Concerning the complex numbers, I have to think a little bit more what the best way of handling the NAs is. Thanks for your thoughts so far.

stefan-m-lenz commented 2 years ago

Complex values in R are, essentially, two parallel real vectors, each of which have the numeric vector behavior, internally. Note that while is.na returns TRUE if either the real or imaginary portion is NA, any non-na value of the other component is not lost:

> x <- complex(real = c(5, NA, NA, 5), imaginary=c(5, 5, NA,  NA))
> is.na(x)
[1] FALSE  TRUE  TRUE  TRUE
> Re(x)
[1]  5 NA NA  5
> Im(x)
[1]  5  5 NA NA

So your existing functionality, provided it works for double-valued numeric vectors, should work fine, I expect, for complexes. You'll have to decide whether you're going to make the complex have both components be a union any time is.na would return true, or only if that component needs it, I suppose, but thats to be expected anyway i'd think?

Thanks for this interesting example.

In contrast to R, a Julia Complex value cannot have one component missing and one defined. Both components need to be of the same Real type. This means, a 1:1 translation is not possible in all cases. If the JuliaConnectoR translated x[2] or x[4] in your example above to a missing value in Julia, the value of the non-missing part would be lost. Therefore I think R complex values with only one NA value in either real or imaginary part should not be translated to missing values in Julia.

I have modified the code for the complex values now in a similar way to the code with the double values:

https://github.com/stefan-m-lenz/JuliaConnectoR/blob/668a90b1d849fbbe31d0cf245d9bedf287011613/inst/Julia/reading.jl#L101-L110

With this now:

> dirtyNA <- NA_real_ + 0
> dirtyComplexNA <- complex(real = dirtyNA, imaginary = dirtyNA)
> juliaCall("ismissing", dirtyComplexNA)
[1] TRUE

If you like, let me know your thoughts. I am planning to release a vrsion 1.0.1 on CRAN soon with these updates.

stefan-m-lenz commented 2 years ago

I've merged the changes into master. I am still integrating some other changes before I create a 1.0.1 and put it on CRAN.

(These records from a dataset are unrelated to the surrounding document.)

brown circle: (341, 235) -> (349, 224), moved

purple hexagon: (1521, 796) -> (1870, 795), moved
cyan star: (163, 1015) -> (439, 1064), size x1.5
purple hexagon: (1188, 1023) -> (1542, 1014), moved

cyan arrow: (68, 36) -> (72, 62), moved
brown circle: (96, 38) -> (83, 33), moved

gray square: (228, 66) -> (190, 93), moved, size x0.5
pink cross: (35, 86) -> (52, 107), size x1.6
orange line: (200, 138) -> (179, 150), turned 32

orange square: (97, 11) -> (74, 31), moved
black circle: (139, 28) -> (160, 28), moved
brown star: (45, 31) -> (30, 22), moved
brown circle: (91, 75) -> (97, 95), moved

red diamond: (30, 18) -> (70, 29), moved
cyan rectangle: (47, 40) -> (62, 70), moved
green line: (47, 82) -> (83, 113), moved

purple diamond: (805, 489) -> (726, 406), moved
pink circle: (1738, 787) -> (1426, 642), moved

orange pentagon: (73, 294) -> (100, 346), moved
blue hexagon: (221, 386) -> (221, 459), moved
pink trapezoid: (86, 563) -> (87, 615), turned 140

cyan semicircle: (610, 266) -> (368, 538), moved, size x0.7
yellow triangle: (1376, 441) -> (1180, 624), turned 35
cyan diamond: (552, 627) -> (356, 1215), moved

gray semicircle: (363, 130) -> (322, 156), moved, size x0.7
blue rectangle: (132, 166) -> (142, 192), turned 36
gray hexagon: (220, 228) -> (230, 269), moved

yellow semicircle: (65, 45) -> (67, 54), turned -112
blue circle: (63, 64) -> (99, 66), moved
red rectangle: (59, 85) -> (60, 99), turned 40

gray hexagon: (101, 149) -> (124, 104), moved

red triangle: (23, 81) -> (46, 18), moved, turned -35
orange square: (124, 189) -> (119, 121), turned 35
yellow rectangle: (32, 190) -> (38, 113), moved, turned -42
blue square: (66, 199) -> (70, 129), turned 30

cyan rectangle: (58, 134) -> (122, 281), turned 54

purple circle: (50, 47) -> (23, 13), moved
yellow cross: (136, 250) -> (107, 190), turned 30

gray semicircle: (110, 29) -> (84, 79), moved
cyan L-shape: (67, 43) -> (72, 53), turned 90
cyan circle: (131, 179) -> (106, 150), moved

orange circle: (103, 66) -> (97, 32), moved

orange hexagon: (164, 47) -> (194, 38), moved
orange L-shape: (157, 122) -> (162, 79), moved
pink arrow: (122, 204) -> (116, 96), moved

brodieG commented 2 years ago

Great. I don't use complex values enough, or know enough about Julia and missing values vs NaN to have any useful feedback, so I won't comment on your implementation.

stefan-m-lenz commented 2 years ago

Thanks for you feedback anyway! I would be really surprised if someone turns up that uses complex numbers with missing values and wants to interface with Julia from R, so I guess there will be no complaints about this.

gmbecker commented 2 years ago

You might consider throwing a warning when someone comes to the JuliaConnectoR interface with the type of Complex partially missing values that Julia has no way of supporting, rather than silently doing a lossy conversion.

On Tue, Oct 26, 2021 at 11:46 AM Stefan Lenz @.***> wrote:

Thanks for you feedback anyway! I would be really surprised if someone turns up that uses complex numbers with missing values and wants to interface with Julia from R, so I guess there will be no complaints about this.

— You are receiving this because you authored the thread. Reply to this email directly, view it on GitHub https://github.com/stefan-m-lenz/JuliaConnectoR/issues/10#issuecomment-952213471, or unsubscribe https://github.com/notifications/unsubscribe-auth/AAG53MNPTMP2343NLBS3DX3UI4APTANCNFSM5F3LM5XA . Triage notifications on the go with GitHub Mobile for iOS https://apps.apple.com/app/apple-store/id1477376905?ct=notification-email&mt=8&pt=524675 or Android https://play.google.com/store/apps/details?id=com.github.android&referrer=utm_campaign%3Dnotification-email%26utm_medium%3Demail%26utm_source%3Dgithub.

stefan-m-lenz commented 2 years ago

I am not doing a lossy conversion. The only thing is that a value such as NA + 1i in R is translated to a value that is not treated differently than NaN + im in Julia. But when translated back, the real value in this example will also be again NA in R.

stefan-m-lenz commented 2 years ago

The changes are integrated in release 1.1.0, which is also available from CRAN.